2,这里有三种玉米籽粒。第一种是红的;第二种是白的;第三种也是白的,但若在成熟期暴露于阳光下就变成红的。第三种玉米的颜色是由哪种因素决定的?下面答案哪一个正确?(A)遗传;(B)环境;(C)遗传和环境;(D)既不是遗传也不是环境。
3,既然子代的平均高度介于双亲基因型平均数之间,为什么有的孩子比父母还高
4,写出玉米F2果穗的平均长度,若果穗的长度是由:(A)两对等位基因的作用。其中显性基因决定6.5厘米,隐性基因决定2厘米。(B)一对等位基因的作用,其中显性基因决定13厘米,隐性基因决定4厘米。

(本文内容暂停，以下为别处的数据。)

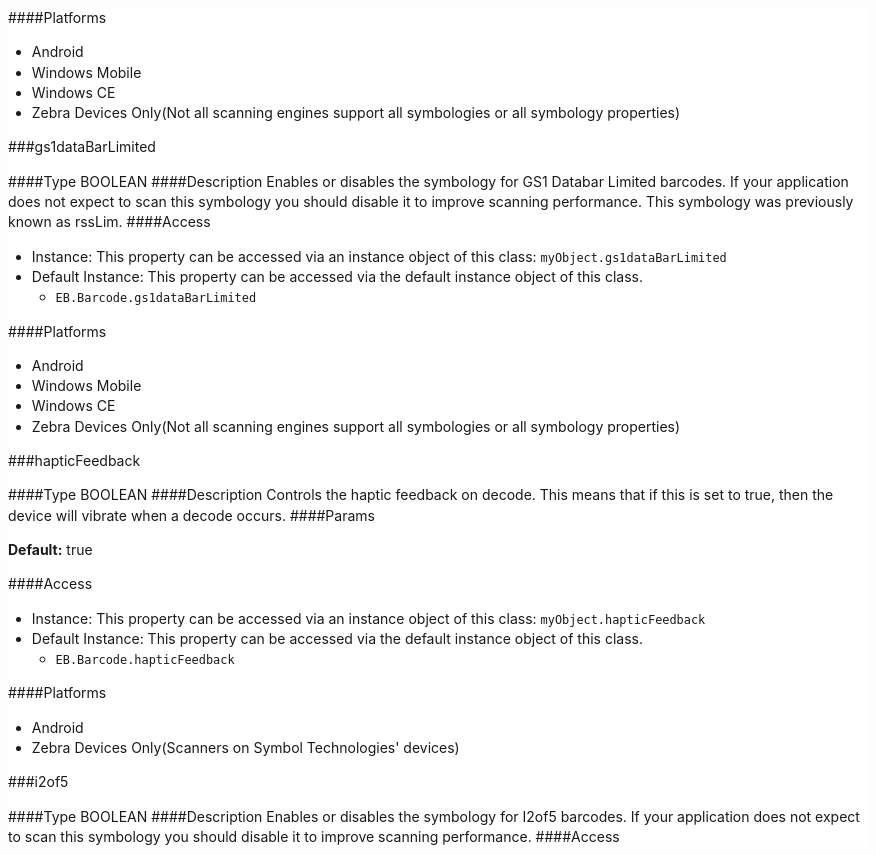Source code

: 

####Platforms

* Android
* Windows Mobile
* Windows CE
* Zebra Devices Only(Not all scanning engines support all symbologies or all symbology properties)

###gs1dataBarLimited

####Type
<span class='text-info'>BOOLEAN</span> 
####Description
Enables or disables the symbology for GS1 Databar Limited barcodes. If your application does not expect to scan this symbology you should disable it to improve scanning performance. This symbology was previously known as rssLim.
####Access


* Instance: This property can be accessed via an instance object of this class: <code>myObject.gs1dataBarLimited</code>
* Default Instance: This property can be accessed via the default instance object of this class. 
	* <code>EB.Barcode.gs1dataBarLimited</code> 



####Platforms

* Android
* Windows Mobile
* Windows CE
* Zebra Devices Only(Not all scanning engines support all symbologies or all symbology properties)

###hapticFeedback

####Type
<span class='text-info'>BOOLEAN</span> 
####Description
Controls the haptic feedback on decode. This means that if this is set to true, then the device will vibrate when a decode occurs.
####Params
<p><strong>Default:</strong> true</p>
####Access


* Instance: This property can be accessed via an instance object of this class: <code>myObject.hapticFeedback</code>
* Default Instance: This property can be accessed via the default instance object of this class. 
	* <code>EB.Barcode.hapticFeedback</code> 



####Platforms

* Android
* Zebra Devices Only(Scanners on Symbol Technologies' devices)

###i2of5

####Type
<span class='text-info'>BOOLEAN</span> 
####Description
Enables or disables the symbology for I2of5 barcodes. If your application does not expect to scan this symbology you should disable it to improve scanning performance.
####Access
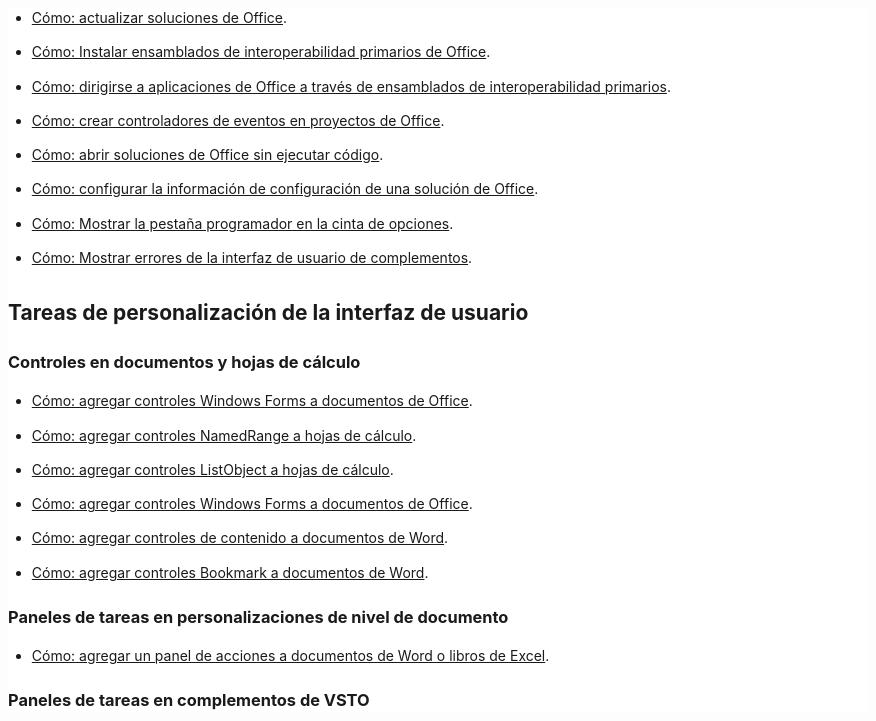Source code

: - [Cómo: actualizar soluciones de Office](/previous-versions/4bez6837(v=vs.140)).

- [Cómo: Instalar ensamblados de interoperabilidad primarios de Office](../vsto/how-to-install-office-primary-interop-assemblies.md).

- [Cómo: dirigirse a aplicaciones de Office a través de ensamblados de interoperabilidad primarios](../vsto/how-to-target-office-applications-through-primary-interop-assemblies.md).

- [Cómo: crear controladores de eventos en proyectos de Office](../vsto/how-to-create-event-handlers-in-office-projects.md).

- [Cómo: abrir soluciones de Office sin ejecutar código](../vsto/how-to-open-office-solutions-without-running-code.md).

- [Cómo: configurar la información de configuración de una solución de Office](../vsto/how-to-set-up-configuration-information-for-an-office-solution.md).

- [Cómo: Mostrar la pestaña programador en la cinta de opciones](../vsto/how-to-show-the-developer-tab-on-the-ribbon.md).

- [Cómo: Mostrar errores de la interfaz de usuario de complementos](../vsto/how-to-show-add-in-user-interface-errors.md).

## <a name="user-interface-customization-tasks"></a><a name="ui"></a> Tareas de personalización de la interfaz de usuario

### <a name="controls-on-documents-and-worksheets"></a>Controles en documentos y hojas de cálculo

- [Cómo: agregar controles Windows Forms a documentos de Office](../vsto/how-to-add-windows-forms-controls-to-office-documents.md).

- [Cómo: agregar controles NamedRange a hojas de cálculo](../vsto/how-to-add-namedrange-controls-to-worksheets.md).

- [Cómo: agregar controles ListObject a hojas de cálculo](../vsto/how-to-add-listobject-controls-to-worksheets.md).

- [Cómo: agregar controles Windows Forms a documentos de Office](../vsto/how-to-add-windows-forms-controls-to-office-documents.md).

- [Cómo: agregar controles de contenido a documentos de Word](../vsto/how-to-add-content-controls-to-word-documents.md).

- [Cómo: agregar controles Bookmark a documentos de Word](../vsto/how-to-add-bookmark-controls-to-word-documents.md).

### <a name="task-panes-in-document-level-customizations"></a>Paneles de tareas en personalizaciones de nivel de documento

- [Cómo: agregar un panel de acciones a documentos de Word o libros de Excel](../vsto/how-to-add-an-actions-pane-to-word-documents-or-excel-workbooks.md).

### <a name="task-panes-in-vsto-add-ins"></a>Paneles de tareas en complementos de VSTO
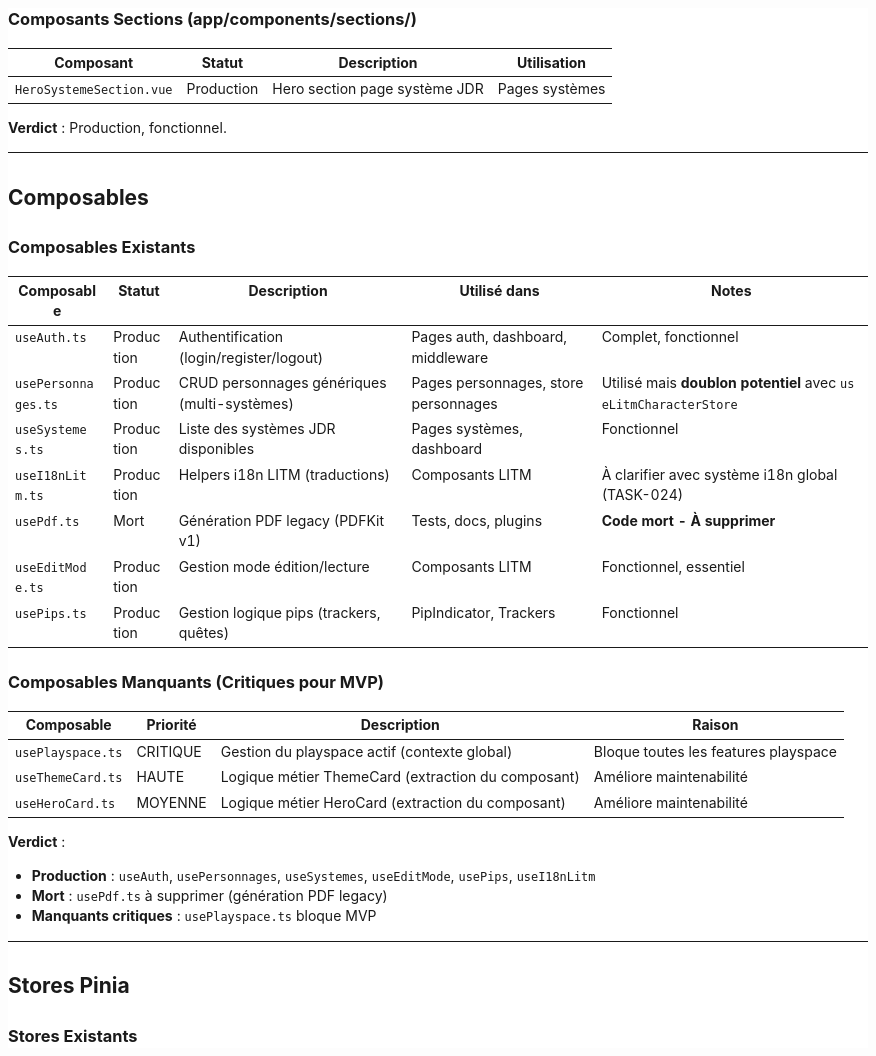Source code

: 
### Composants Sections (app/components/sections/)

| Composant | Statut | Description | Utilisation |
|-----------|--------|-------------|-------------|
| `HeroSystemeSection.vue` | Production | Hero section page système JDR | Pages systèmes |

**Verdict** : Production, fonctionnel.

---

## Composables

### Composables Existants

| Composable | Statut | Description | Utilisé dans | Notes |
|------------|--------|-------------|--------------|-------|
| `useAuth.ts` | Production | Authentification (login/register/logout) | Pages auth, dashboard, middleware | Complet, fonctionnel |
| `usePersonnages.ts` | Production | CRUD personnages génériques (multi-systèmes) | Pages personnages, store personnages | Utilisé mais **doublon potentiel** avec `useLitmCharacterStore` |
| `useSystemes.ts` | Production | Liste des systèmes JDR disponibles | Pages systèmes, dashboard | Fonctionnel |
| `useI18nLitm.ts` | Production | Helpers i18n LITM (traductions) | Composants LITM | À clarifier avec système i18n global (TASK-024) |
| `usePdf.ts` | Mort | Génération PDF legacy (PDFKit v1) | Tests, docs, plugins | **Code mort - À supprimer** |
| `useEditMode.ts` | Production | Gestion mode édition/lecture | Composants LITM | Fonctionnel, essentiel |
| `usePips.ts` | Production | Gestion logique pips (trackers, quêtes) | PipIndicator, Trackers | Fonctionnel |

### Composables Manquants (Critiques pour MVP)

| Composable | Priorité | Description | Raison |
|------------|----------|-------------|--------|
| `usePlayspace.ts` | CRITIQUE | Gestion du playspace actif (contexte global) | Bloque toutes les features playspace |
| `useThemeCard.ts` | HAUTE | Logique métier ThemeCard (extraction du composant) | Améliore maintenabilité |
| `useHeroCard.ts` | MOYENNE | Logique métier HeroCard (extraction du composant) | Améliore maintenabilité |

**Verdict** :
- **Production** : `useAuth`, `usePersonnages`, `useSystemes`, `useEditMode`, `usePips`, `useI18nLitm`
- **Mort** : `usePdf.ts` à supprimer (génération PDF legacy)
- **Manquants critiques** : `usePlayspace.ts` bloque MVP

---

## Stores Pinia

### Stores Existants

5,作物品种甲比品种乙产量高15%,品种乙的含油量比品种甲的含油量高10%。产量与含油量这两个性状各由10对基因位点控制,彼此间没有显隐性关系。为了选育产量高、品质好的新品种,将甲乙两品种杂交。试问在F2中兼具双亲的产量和含油量两个优点的个体比例多大?
6,杂合体AaBBCc自交第十代的杂合体比例是多少?
7,假设有一个小麦品种。它的谷粒颜色由6对基因共同控制。从AABBCCDDEEFF×aabbccddeeff的杂交中,(A)F2中有多少将和双亲相像?(B)F2中共有多少种表现型?(C)F2中具有6个显性等位基因的个体占多少?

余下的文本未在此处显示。